When something goes wrong, and all eyes are on you to make things right, there is no statement in the English language more infuriating than this:
“I don’t know.”
And that goes double for B2B marketers. Because when your refreshed brand fails to resonate or your new corporate website falls from the first page of search results to the second or third, “I don’t know” can turn a normal day at the office into a three-alarm fire.
The thing that makes this so terrifying is not knowing where to start. More often than not, one of these four things might be the source of your marketing woes.
One common disconnect we often see starts right at the top with your organization's website. Here’s an example: B2B websites are often organized by vertical focus or by product offering. This organization method may make logical sense to you because that's how your company is structured. But if that’s not how your audience naturally searches for content, this strategy can actually make it more difficult for visitors to find the content they’re seeking from your site. We like to call this “talking about yourself in your own language.”
Websites should ultimately be organized according to how your audience prefers to educate themselves. This differs from industry to industry and even by how you do business; the audience for an accounting firm will not seek out the same information in the same way as the audience for an industrial manufacturing supplier built on an e-commerce selling platform.
This comes down to your knowledge of three things: your audience, their buyer journeys, and how your website, content, online ads, etc. fit into that journey. While solid UX design can help, it’s not the only thing you should be thinking about.
The goal is to design for the entire B2B buyers journey and how the end user experiences your brand at each part of their journey. Which means you’ll need a good understanding of how that journey works if you want to influence people at the right time in the right way.
Here’s a story we’ve heard too many times.
A company undergoes a complete brand refresh: new name, logo, look/feel and messaging. And naturally, they change their site’s URL to match their new name.
And in a few short weeks, your company's website has fallen completely off the face of the internet and stopped showing up in searches.
What happened?
Before you embark on an epic crusade to overhaul your digital marketing strategy, make sure you rule out the possibility that you didn’t just miss something small that broke everything.
Digital transitions of any kind require that you know exactly how your new direction will apply to everything it could impact, whether you’re moving to a new site or replacing old content with something new. Did you…
… create a plan to help your audience transition to your new platform?
… employ 301 redirects to help Google and other search engines scan your site and process your web presence?
… make a plan to make sure your existing AdWords setup will be able to stomach the new change?
… keep tabs on your social properties by deleting or editing old posts that refer to non-existent things?
If it’s something small that’s getting in the way, then fixing it is usually a simple matter. But in our experience, the most grief tends to come because…
Building on the theme from the previous section, your measurement and analytics tools are critically important to your organization and represent enormous investments in time and resources.
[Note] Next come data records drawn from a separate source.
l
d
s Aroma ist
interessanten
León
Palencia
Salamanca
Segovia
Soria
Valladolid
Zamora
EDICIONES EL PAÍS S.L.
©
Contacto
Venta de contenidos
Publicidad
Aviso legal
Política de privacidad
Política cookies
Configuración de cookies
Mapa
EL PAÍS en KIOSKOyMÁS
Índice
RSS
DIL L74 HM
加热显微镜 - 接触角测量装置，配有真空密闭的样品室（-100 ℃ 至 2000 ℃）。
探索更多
They are also very, very fragile. Whether you’re bringing a new website online or you’re adding new content to your CMS, not having a plan to bring your organization’s existing platforms into the loop and can cause enormous headaches—especially if they’re jostled too much or too quickly.
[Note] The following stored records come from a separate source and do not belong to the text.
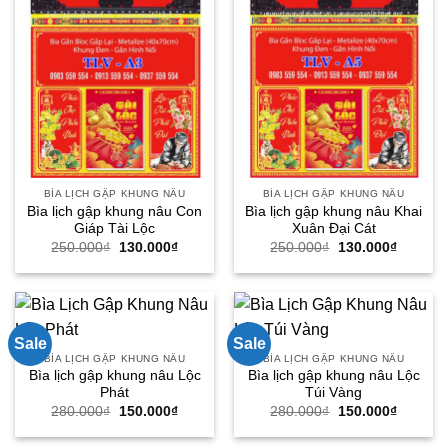
BÌA LỊCH GẬP KHUNG NÂU
BÌA LỊCH GẬP KHUNG NÂU
Bìa lịch gập khung nâu Con
Bìa lịch gập khung nâu Khai
Giáp Tài Lộc
Xuân Đại Cát
Giá
Giá
Giá
Giá
250.000
₫
130.000
₫
250.000
₫
130.000
₫
gốc
hiện
gốc
hiện
là:
tại
là:
tại
250.000₫.
là:
250.000₫.
là:
130.000₫.
130.000
Sale
Sale
BÌA LỊCH GẬP KHUNG NÂU
BÌA LỊCH GẬP KHUNG NÂU
Bìa lịch gập khung nâu Lộc
Bìa lịch gập khung nâu Lộc
Phát
Túi Vàng
Giá
Giá
Giá
Giá
280.000
₫
150.000
₫
280.000
₫
150.000
₫
gốc
hiện
gốc
hiện
là:
tại
là:
tại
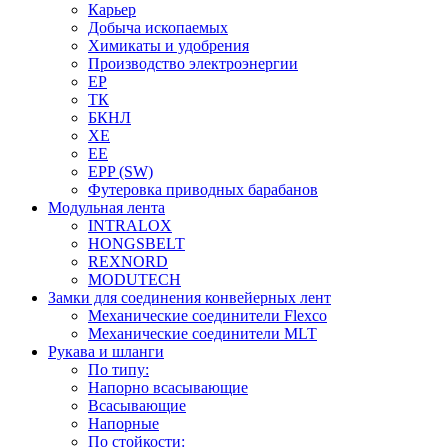
Карьер
Добыча ископаемых
Химикаты и удобрения
Производство электроэнергии
EP
ТК
БКНЛ
XE
EE
EPP (SW)
Футеровка приводных барабанов
Модульная лента
INTRALOX
HONGSBELT
REXNORD
MODUTECH
Замки для соединения конвейерных лент
Механические соединители Flexco
Механические соединители MLT
Рукава и шланги
По типу:
Напорно всасывающие
Всасывающие
Напорные
По стойкости:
Change can be necessary and painful. But no matter how difficult it can be to do something new, it’ll get worse if you can’t show that it’s working. Your sales management tools, your demand generation and marketing automation platforms and your analytics suites are critical to proving marketing attribution, which is why your transition plan needs to make room for making sure they’re brought in without a hitch.
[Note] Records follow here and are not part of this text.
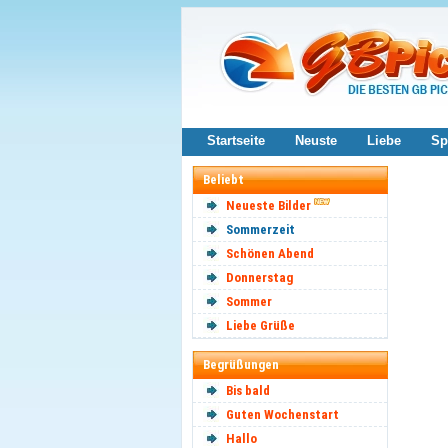
Startseite
Neuste
Liebe
Sp
Beliebt
Neueste Bilder
Sommerzeit
Schönen Abend
Donnerstag
Sommer
Liebe Grüße
Begrüßungen
Bis bald
Guten Wochenstart
Hallo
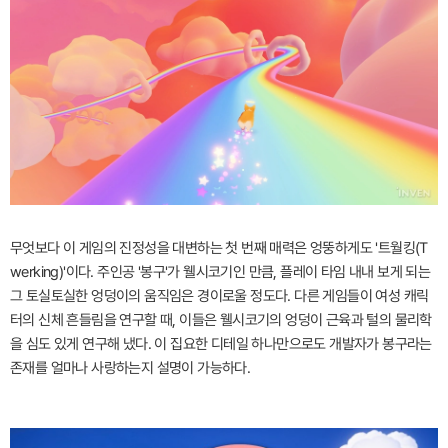
무엇보다 이 게임의 진정성을 대변하는 첫 번째 매력은 엉뚱하게도 '트월킹(T
werking)'이다. 주인공 '봉구'가 웰시코기인 만큼, 플레이 타임 내내 보게 되는
그 토실토실한 엉덩이의 움직임은 경이로울 정도다. 다른 게임들이 여성 캐릭
터의 신체 흔들림을 연구할 때, 이들은 웰시코기의 엉덩이 근육과 털의 물리학
을 심도 있게 연구해 냈다. 이 집요한 디테일 하나만으로도 개발자가 봉구라는
존재를 얼마나 사랑하는지 설명이 가능하다.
If you’ve made sure to address the three problems above and are still experiencing drop-offs in engagement, your problems might just boil down to a disconnect between your right hand and your left.
A great way to completely throw off a prospect’s momentum is to give them relevant, timely content via your site or an email campaign that motivates them to the point of contacting sales, only for sales to be completely unaware of whatever they’re talking about.
This is an easy step to miss. But it’s a crucial step that you can’t afford to miss. Marketo found that keeping sales and marketing aligned can help marketing generate 209% more revenue than if the two departments operated completely separately.
Keep all new and in-development content and updates on a master timeline. Delegate to your marketing teams the responsibility of informing the appropriate sales teams of marketing campaigns that might affect them. And avoid the urge to point fingers. Falling down matters less than how you recover.
Whether you forgot something small or there’s something bigger at play, there’s always time to take a step back. Just remember: a second opinion is never far away.